Jack resta silencieux. A de nombreuses reprises, il s'était dit ces mêmes choses. Malgré tout ce qu'on lui disait, la culpabilité restait tapie dans un coin de sa tête prête à ressurgir dans les pires moments.

- Parfois, je me demande si continuer en valait vraiment la peine, en conclut-elle.

- Ne dites pas cela, Lorchen, pria Jack. Il y a toujours quelque chose à quoi se raccrocher, aussi infime soit-il.

Lorchen referma le carton et adressa un sourire léger à Jack. Celui-ci le lui rendit mais beaucoup plus malicieusement.

- Et je sais que vous avez trouvé une motivation !

Lorchen éclata de rire comme une collégienne.

- Je crois plutôt que c'est elle qui m'a trouvée ! répliqua-t-elle

Elle croisa ses mains désormais sans occupation sur ses genoux puis regarda Jack s'installer dans le cadre de la fenêtre ouverte.

- Je m'étais presque habituée à l'idée de vivre quand il est arrivé. Cela n'a pas été subit… enfin si peut-être.

Les mains de Lorchen commencèrent à s'agiter comme pour traduire le chamboulement qui avait eu lieu alors dans sa vie.

- Il a… tout bouleversé, confia-t-elle dépassée. Je travaillais avec le cœur, il me répondait avec ses certitudes, ses probabilités, ses hypothèses, ses expériences.

A travers elle, Jack revivait ce qu'il avait ressenti dès le premier instant de sa rencontre avec Sam. Cela avait été une véritable tempête dans tout son être et cela n'avait trouvé aucun moyen de s'apaiser.

- Ensuite il a tout envahi : mes pensées, mon univers, mes croyances. Tout ce que j'avais reconstruit dans la douleur. Au moment même où je commençais à trouver que ce monde n'était plus un enfer.

Jack ferma les yeux. Le moment de cette révélation lui serait très douloureux et paraîtrait injuste mais Lorchen comprendrait.

- C'était le début d'un autre enfer, murmura-t-il.

Lorchen acquiesça tristement. Il était difficile d'avouer que ce qui était la meilleure chose de leur vie fût aussi la pire.

- Mais je me suis promis de ne pas céder, affirma-t-elle. Pas de bonheur, pas de malheur. Ghayth semble être d'accord. Et le major Carter ?

Jack soupira. Le vide emplissait aisément leurs rapports.

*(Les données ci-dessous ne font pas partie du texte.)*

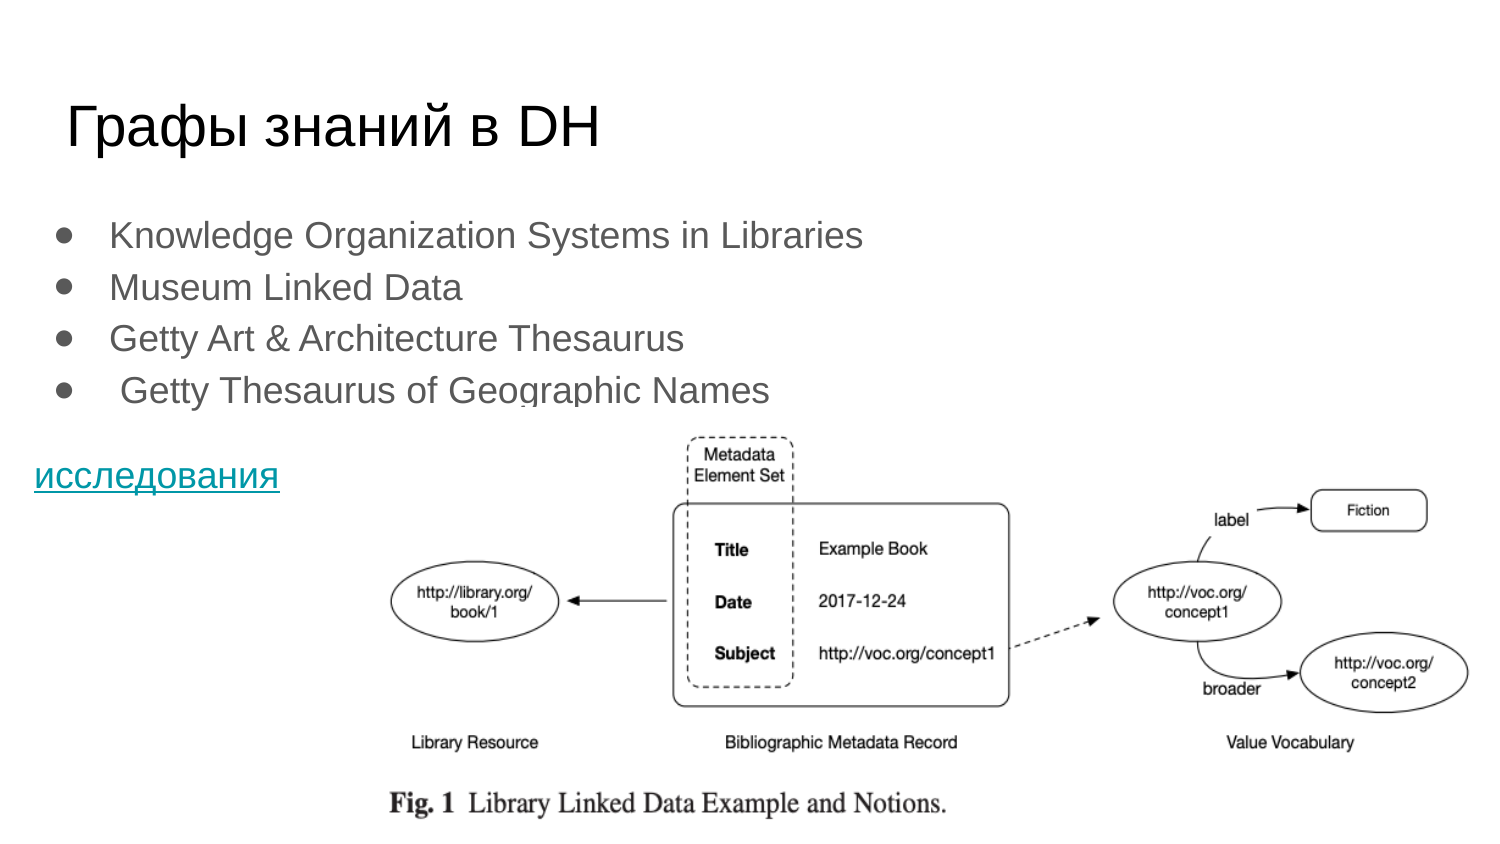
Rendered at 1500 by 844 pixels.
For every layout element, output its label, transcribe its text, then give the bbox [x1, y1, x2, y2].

picture [320, 407, 1500, 844]
list Knowledge Organization Systems in Libraries Museum Linked Data Getty Art & Architecture Thesaurus Getty Thesaurus of Geographic Names исследования [19, 189, 1449, 750]
title Графы знаний в DH [51, 72, 1449, 167]
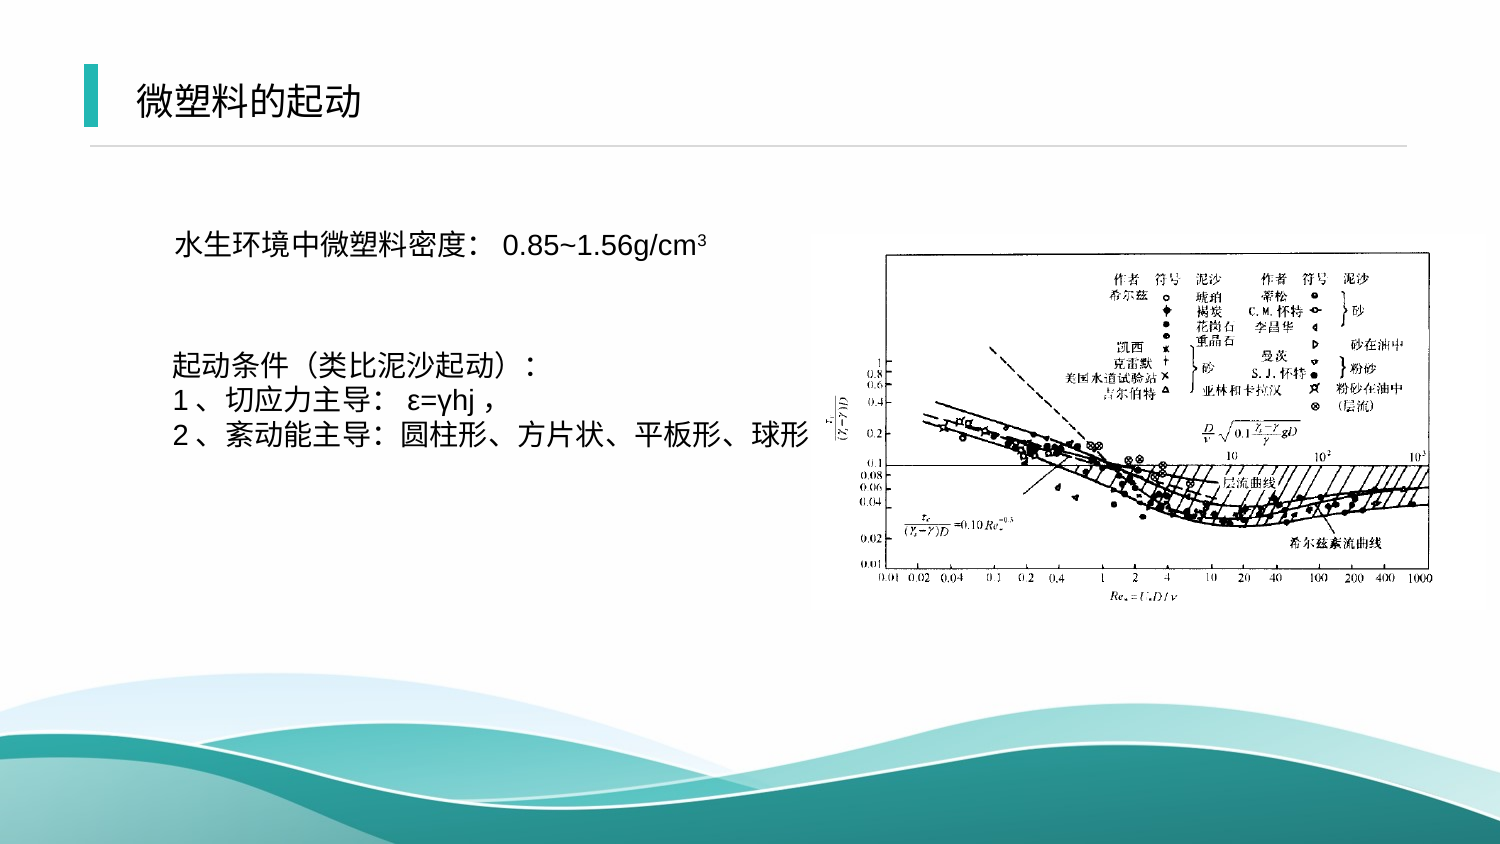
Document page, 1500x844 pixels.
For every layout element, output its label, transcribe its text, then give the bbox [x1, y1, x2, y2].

- Ce système lui convient, confirma-t-il avec un certain dépit. Mais c'est parfois difficile à concevoir, surtout pour l'extérieur.

- Les autres disent, les autres pensent et veulent aider mais nous seuls savons ce qu'il en est, Jack, énonça simplement Lorchen.

Elle eut ensuite un sourire désarmant.

- C'est un peu comme vous quand vous essayez de les faire changer d'avis, poursuivit-elle. Vous ne saurez jamais réellement pourquoi ils veulent mourir.

Jack mit les mains dans ses poches et haussa les épaules.

- J'aimerai ne pas saisir ce que vous venez de me dire, dit-il gêné.

Ils échangèrent un regard complice. Lorchen arrangea ses cheveux d'un geste désinvolte.

- Et quand bien même il y aurait une solution, ajouta-t-elle, vous me laisseriez faire ? Quelle qu'elle soit ?

Jack fixa Lorchen avec gravité.

- Je ne crois pas être en mesure de faire ce choix à votre place, Lorchen, capitula-t-il.